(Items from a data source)
+++++
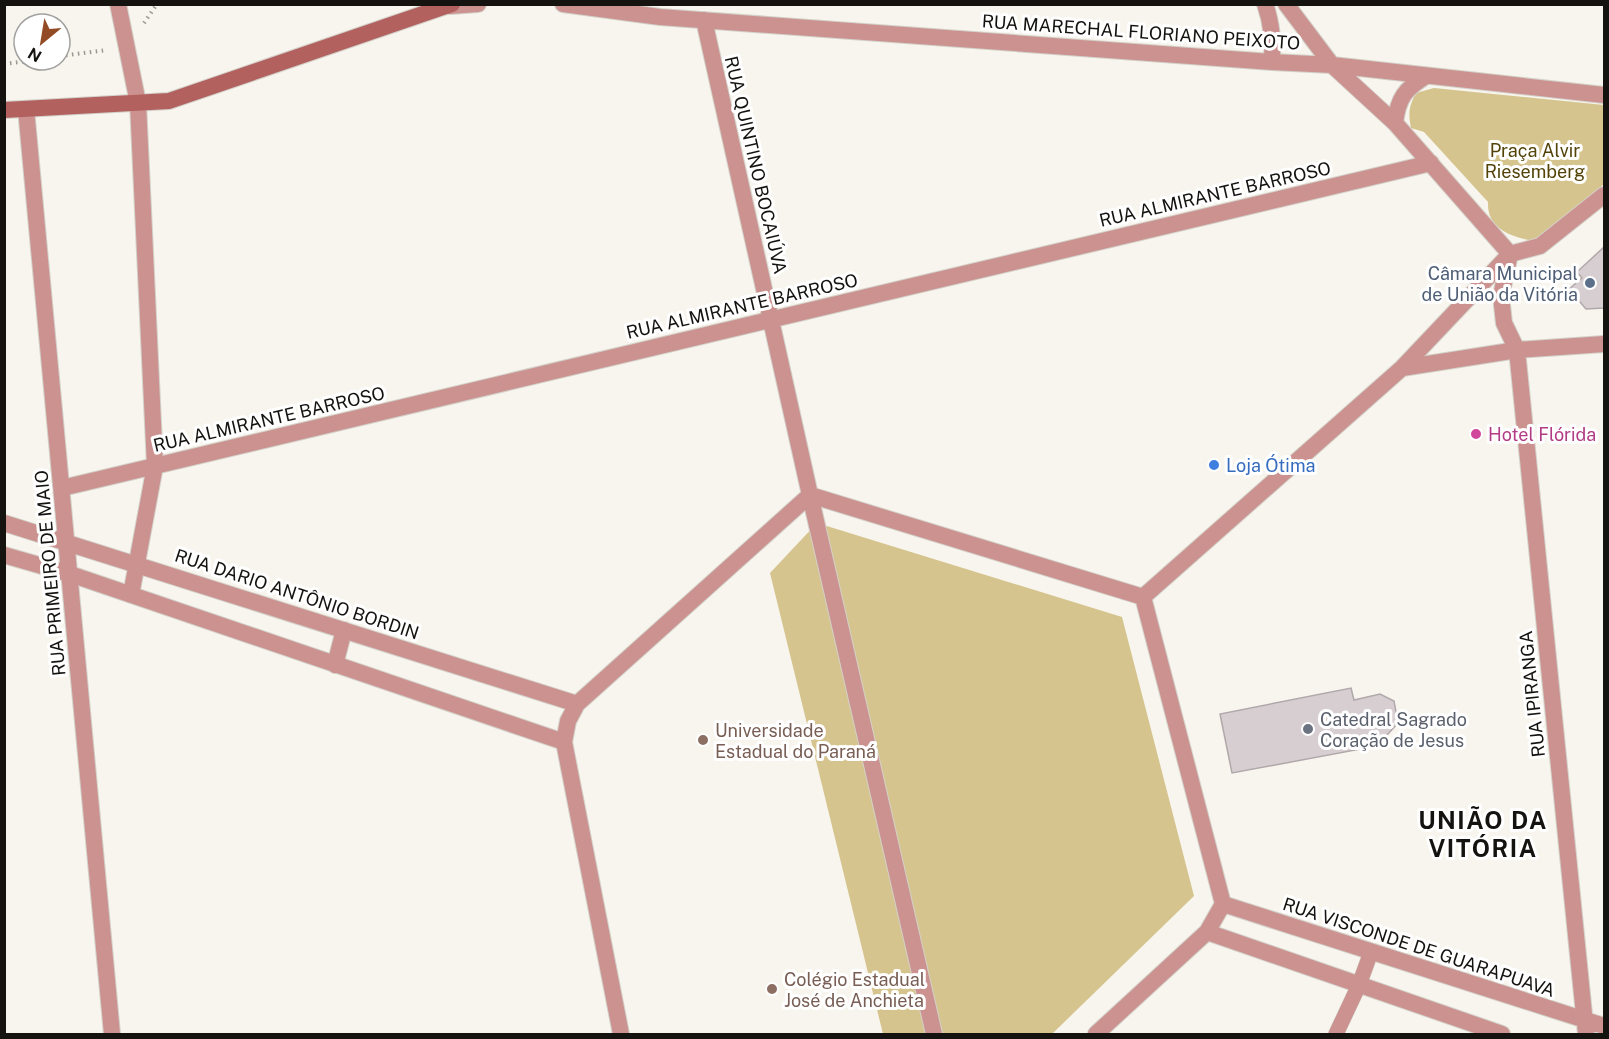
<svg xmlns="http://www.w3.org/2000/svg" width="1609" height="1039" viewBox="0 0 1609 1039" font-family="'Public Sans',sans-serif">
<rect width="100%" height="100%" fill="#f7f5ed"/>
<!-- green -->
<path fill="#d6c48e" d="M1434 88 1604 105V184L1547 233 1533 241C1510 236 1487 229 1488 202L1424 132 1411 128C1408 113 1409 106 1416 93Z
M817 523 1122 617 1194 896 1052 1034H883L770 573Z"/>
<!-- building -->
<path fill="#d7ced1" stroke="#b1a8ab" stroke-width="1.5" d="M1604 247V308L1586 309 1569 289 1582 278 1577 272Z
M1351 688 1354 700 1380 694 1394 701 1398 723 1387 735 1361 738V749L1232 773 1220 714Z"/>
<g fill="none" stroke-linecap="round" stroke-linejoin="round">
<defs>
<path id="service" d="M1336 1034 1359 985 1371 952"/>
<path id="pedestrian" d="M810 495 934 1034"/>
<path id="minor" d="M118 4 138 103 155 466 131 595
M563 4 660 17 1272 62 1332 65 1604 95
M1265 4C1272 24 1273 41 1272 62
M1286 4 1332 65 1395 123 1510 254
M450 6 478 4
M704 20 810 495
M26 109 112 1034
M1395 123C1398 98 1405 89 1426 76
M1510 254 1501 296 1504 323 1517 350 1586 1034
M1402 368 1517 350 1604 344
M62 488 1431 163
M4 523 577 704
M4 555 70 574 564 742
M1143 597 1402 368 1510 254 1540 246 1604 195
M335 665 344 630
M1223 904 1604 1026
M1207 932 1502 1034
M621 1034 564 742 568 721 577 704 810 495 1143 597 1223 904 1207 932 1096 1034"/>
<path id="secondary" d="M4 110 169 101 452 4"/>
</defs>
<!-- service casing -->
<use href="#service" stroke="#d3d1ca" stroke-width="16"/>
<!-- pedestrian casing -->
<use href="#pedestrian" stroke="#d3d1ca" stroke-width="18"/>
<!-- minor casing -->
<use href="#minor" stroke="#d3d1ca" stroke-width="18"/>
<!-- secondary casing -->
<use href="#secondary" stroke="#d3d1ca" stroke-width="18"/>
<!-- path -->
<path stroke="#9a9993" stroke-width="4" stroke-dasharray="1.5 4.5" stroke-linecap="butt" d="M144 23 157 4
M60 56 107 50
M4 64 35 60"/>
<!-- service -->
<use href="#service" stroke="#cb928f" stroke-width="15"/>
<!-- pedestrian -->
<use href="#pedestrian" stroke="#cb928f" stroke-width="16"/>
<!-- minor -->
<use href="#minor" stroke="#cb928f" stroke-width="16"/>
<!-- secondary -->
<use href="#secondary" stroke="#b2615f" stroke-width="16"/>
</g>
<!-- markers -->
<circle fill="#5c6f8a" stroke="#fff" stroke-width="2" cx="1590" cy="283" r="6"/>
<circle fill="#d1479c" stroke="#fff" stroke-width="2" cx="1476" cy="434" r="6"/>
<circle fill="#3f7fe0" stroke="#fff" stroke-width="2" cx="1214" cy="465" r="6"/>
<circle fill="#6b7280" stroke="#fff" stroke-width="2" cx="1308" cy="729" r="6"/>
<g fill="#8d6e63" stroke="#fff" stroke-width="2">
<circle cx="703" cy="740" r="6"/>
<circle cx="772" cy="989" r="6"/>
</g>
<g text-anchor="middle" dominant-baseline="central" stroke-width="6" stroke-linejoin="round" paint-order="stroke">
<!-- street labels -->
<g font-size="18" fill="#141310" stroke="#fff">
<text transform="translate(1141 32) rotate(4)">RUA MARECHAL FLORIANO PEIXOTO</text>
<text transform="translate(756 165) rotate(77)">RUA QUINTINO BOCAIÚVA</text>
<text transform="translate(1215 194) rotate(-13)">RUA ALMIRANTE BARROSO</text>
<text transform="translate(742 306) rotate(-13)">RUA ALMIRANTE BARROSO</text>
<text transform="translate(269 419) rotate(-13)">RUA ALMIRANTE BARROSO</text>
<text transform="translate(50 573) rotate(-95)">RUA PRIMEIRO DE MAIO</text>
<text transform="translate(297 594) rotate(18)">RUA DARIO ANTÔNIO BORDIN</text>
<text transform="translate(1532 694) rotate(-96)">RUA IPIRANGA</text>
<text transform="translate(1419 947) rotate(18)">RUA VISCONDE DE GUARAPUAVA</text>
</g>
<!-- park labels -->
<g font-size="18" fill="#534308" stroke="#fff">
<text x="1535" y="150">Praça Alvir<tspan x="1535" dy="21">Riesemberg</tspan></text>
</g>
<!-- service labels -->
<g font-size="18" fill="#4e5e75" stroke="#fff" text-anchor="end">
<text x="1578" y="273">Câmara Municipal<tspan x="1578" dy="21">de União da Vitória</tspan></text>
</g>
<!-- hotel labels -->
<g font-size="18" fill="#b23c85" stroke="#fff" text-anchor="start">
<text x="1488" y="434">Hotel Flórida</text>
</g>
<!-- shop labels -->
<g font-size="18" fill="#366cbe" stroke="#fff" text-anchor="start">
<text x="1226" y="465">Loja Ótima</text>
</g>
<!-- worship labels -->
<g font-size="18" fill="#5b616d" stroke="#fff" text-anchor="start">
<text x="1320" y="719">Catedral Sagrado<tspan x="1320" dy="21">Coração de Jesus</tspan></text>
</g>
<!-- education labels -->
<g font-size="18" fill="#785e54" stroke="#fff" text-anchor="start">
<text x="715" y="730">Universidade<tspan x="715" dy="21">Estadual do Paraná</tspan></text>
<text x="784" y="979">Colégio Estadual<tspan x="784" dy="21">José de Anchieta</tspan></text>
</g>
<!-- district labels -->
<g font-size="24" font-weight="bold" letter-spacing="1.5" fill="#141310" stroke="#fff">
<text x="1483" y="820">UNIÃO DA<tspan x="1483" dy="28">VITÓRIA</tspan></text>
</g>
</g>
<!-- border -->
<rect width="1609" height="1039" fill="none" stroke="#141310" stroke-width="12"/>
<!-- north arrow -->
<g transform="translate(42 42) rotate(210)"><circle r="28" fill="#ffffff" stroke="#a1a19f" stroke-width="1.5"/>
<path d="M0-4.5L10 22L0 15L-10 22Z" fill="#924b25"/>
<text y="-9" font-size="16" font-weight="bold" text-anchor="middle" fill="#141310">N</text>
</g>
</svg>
+++++
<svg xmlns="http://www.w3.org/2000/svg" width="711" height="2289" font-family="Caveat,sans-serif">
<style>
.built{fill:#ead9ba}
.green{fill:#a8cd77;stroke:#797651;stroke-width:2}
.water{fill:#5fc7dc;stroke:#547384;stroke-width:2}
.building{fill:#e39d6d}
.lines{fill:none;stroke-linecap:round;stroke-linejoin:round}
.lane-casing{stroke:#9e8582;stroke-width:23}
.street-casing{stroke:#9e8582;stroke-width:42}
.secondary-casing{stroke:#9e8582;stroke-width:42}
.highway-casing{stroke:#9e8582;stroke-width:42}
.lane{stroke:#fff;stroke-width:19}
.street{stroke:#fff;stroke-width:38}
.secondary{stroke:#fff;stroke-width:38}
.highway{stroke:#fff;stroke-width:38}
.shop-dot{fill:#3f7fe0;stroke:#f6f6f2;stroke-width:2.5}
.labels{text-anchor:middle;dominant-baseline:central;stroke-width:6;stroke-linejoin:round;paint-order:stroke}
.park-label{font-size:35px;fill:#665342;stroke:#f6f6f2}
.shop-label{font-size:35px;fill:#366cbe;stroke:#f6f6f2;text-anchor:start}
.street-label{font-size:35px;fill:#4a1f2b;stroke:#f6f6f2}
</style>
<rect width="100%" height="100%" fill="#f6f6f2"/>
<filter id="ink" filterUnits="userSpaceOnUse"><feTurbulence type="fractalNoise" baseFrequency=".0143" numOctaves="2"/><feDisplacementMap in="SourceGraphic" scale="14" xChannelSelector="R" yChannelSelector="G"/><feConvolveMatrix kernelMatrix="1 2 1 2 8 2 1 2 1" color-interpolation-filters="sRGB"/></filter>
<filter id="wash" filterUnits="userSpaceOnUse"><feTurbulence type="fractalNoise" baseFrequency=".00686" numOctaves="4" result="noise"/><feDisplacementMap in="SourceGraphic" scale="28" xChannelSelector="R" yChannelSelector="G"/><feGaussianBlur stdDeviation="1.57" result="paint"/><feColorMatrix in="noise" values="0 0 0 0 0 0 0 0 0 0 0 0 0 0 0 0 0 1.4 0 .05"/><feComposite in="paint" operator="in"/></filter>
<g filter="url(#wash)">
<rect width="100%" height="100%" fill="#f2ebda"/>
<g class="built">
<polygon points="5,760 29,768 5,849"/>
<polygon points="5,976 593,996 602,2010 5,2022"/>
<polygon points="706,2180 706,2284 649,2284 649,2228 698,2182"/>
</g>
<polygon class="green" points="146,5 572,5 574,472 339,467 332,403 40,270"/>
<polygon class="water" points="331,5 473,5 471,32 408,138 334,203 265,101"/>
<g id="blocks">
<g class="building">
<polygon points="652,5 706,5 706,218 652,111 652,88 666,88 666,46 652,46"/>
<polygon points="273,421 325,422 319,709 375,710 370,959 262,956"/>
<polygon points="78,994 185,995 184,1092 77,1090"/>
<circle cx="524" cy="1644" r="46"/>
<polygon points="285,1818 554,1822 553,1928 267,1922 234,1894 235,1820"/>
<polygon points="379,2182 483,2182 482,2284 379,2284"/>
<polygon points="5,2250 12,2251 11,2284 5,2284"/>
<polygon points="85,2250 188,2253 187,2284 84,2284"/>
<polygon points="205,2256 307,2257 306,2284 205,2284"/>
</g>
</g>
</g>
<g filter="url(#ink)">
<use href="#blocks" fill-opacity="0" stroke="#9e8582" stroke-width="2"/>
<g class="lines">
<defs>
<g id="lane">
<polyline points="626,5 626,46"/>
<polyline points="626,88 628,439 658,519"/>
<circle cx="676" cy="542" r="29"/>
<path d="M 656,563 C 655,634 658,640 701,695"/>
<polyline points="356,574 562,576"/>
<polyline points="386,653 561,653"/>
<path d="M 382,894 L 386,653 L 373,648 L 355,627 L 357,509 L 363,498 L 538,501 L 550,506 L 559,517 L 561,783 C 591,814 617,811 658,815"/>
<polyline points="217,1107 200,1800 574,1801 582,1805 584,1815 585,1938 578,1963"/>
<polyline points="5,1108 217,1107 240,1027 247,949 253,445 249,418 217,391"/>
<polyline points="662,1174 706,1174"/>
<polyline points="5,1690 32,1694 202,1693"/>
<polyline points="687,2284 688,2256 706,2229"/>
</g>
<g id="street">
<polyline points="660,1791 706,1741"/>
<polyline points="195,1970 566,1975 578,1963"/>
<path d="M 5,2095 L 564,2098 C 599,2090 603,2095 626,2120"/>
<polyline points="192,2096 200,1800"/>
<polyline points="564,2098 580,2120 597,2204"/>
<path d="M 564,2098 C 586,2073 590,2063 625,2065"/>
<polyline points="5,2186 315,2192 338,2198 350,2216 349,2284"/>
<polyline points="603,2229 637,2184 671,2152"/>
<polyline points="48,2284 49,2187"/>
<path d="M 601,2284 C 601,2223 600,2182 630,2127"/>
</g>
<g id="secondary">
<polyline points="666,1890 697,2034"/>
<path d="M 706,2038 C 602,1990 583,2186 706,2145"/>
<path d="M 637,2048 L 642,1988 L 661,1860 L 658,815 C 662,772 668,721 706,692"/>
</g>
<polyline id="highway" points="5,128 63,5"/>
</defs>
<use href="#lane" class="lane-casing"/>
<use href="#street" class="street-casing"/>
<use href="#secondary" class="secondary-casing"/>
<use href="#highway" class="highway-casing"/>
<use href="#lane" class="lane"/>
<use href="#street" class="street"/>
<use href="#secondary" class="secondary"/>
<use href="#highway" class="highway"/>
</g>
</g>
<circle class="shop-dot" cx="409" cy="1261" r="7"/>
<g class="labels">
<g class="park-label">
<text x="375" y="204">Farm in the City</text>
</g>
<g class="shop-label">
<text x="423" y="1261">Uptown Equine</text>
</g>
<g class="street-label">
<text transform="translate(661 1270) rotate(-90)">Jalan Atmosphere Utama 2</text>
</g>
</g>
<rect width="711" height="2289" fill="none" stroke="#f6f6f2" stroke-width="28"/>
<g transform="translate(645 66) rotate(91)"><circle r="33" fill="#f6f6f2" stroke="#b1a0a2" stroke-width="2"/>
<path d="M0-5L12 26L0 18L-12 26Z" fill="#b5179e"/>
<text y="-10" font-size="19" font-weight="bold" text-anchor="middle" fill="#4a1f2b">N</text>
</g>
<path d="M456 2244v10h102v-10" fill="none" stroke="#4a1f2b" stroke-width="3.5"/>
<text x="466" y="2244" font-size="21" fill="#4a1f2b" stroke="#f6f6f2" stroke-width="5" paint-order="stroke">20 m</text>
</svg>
+++++
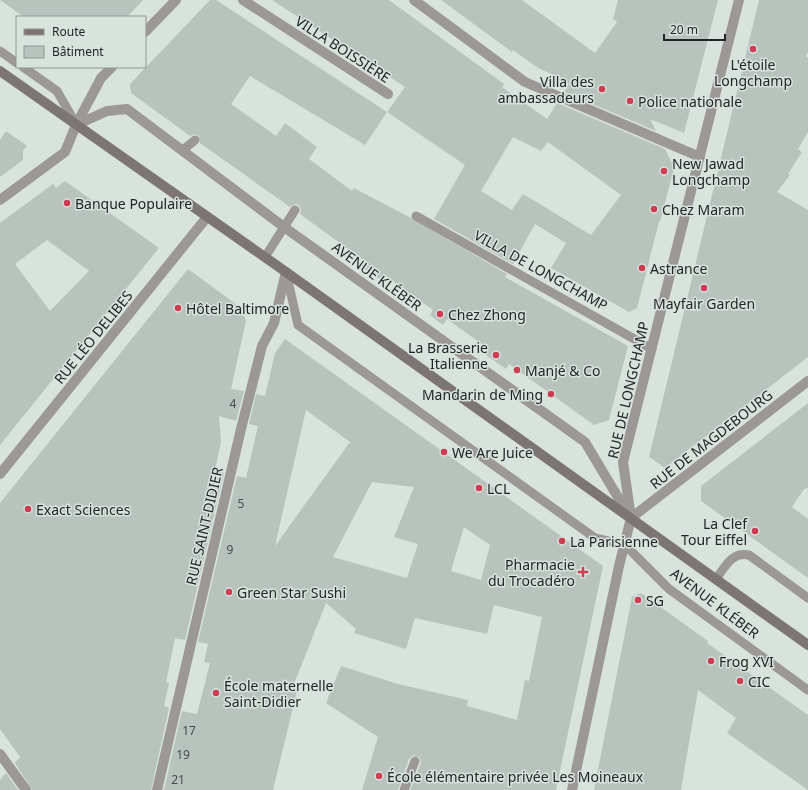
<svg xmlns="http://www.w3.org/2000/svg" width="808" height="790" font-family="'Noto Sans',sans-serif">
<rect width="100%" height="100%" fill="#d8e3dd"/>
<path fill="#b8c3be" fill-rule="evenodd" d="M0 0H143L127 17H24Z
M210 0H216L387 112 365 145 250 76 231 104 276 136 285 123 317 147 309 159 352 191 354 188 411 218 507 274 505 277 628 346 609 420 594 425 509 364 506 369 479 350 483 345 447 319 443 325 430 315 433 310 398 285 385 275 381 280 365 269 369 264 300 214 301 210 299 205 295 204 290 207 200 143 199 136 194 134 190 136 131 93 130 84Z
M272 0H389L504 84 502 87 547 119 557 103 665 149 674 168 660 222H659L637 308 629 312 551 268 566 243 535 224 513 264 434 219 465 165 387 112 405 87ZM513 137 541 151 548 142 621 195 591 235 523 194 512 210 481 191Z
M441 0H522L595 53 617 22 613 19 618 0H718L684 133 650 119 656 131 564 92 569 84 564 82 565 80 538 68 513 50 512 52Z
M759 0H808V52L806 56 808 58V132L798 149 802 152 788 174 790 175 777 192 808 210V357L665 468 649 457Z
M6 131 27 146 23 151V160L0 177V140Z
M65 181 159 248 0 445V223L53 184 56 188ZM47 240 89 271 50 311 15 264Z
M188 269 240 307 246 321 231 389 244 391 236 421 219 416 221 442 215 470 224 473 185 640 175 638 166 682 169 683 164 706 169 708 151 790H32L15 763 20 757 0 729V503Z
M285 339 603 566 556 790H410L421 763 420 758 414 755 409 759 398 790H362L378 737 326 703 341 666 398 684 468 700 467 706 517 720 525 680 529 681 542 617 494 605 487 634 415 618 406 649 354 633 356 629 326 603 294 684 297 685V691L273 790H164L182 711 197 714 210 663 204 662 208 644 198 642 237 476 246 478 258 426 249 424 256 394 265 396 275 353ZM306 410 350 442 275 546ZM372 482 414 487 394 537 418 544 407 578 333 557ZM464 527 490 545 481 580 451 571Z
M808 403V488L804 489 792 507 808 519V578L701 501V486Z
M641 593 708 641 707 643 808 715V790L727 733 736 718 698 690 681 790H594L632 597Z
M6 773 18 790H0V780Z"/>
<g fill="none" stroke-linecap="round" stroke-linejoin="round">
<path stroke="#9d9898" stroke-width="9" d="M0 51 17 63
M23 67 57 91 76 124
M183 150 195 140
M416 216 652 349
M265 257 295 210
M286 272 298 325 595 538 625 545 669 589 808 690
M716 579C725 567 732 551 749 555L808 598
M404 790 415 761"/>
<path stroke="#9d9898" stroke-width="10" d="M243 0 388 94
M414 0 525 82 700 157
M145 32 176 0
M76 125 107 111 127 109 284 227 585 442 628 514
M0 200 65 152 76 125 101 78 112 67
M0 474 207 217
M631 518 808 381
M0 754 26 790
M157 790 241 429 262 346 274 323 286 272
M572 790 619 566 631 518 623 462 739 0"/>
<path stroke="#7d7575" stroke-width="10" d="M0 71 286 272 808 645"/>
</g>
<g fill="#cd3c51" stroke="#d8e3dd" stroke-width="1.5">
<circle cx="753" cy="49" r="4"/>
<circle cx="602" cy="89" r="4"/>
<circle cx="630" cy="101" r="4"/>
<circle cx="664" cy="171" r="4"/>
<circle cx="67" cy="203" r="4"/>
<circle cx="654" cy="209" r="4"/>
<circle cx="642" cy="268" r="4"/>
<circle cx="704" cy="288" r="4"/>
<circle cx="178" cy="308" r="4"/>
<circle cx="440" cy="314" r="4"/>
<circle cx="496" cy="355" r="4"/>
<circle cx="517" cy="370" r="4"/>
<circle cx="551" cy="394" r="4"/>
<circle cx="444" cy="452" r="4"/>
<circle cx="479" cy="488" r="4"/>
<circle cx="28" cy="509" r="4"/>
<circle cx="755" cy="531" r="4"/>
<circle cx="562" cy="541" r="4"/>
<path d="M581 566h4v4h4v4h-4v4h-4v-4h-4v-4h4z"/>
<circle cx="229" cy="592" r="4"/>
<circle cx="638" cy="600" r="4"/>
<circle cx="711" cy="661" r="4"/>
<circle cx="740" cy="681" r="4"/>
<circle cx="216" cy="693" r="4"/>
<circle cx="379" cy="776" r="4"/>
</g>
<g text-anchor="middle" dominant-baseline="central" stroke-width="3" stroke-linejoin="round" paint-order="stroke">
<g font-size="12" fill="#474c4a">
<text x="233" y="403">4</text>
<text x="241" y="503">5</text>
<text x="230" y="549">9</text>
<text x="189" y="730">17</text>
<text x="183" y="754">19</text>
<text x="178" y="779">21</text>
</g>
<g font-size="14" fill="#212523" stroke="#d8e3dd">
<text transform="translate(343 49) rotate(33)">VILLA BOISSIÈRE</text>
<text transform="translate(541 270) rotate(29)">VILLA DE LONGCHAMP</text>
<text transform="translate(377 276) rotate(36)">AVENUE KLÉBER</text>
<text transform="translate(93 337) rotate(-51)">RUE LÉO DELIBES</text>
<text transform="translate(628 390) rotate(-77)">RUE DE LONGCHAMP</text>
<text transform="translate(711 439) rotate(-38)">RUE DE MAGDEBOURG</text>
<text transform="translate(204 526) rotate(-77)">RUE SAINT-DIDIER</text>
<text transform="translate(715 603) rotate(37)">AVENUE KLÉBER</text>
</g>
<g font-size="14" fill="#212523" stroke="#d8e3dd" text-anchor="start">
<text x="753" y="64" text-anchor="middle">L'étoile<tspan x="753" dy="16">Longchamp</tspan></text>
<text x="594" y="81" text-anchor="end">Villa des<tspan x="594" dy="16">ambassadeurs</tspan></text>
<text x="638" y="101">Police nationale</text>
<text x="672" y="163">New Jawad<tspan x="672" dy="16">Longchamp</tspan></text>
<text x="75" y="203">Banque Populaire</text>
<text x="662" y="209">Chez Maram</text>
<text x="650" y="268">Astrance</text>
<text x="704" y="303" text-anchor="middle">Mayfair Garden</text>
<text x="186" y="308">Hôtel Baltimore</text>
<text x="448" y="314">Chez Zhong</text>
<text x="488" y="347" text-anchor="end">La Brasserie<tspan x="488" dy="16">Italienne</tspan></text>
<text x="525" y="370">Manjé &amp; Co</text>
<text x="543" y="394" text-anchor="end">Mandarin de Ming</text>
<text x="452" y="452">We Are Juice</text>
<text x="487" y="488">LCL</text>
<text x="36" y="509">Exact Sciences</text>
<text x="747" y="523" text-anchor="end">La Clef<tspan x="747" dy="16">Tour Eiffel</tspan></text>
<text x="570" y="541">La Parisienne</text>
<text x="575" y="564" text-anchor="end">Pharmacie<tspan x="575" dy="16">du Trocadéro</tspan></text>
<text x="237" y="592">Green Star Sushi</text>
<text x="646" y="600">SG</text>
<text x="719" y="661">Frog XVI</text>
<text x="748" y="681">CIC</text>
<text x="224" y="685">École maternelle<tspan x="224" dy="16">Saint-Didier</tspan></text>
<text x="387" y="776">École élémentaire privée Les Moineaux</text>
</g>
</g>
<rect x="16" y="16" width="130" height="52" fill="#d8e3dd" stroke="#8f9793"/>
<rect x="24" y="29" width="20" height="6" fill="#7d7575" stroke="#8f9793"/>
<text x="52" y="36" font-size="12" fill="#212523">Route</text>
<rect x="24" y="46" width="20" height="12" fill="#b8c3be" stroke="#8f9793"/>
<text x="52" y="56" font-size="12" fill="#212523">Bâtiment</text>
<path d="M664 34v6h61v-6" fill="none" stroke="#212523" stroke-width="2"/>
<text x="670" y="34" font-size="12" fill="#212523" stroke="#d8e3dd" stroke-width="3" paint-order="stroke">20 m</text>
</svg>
+++++
[Directions for this task]
Collect every line with the string "lines" from the records, and copy each.

[Completed task]
.lines{fill:none;stroke-linecap:round;stroke-linejoin:round}
<g class="lines">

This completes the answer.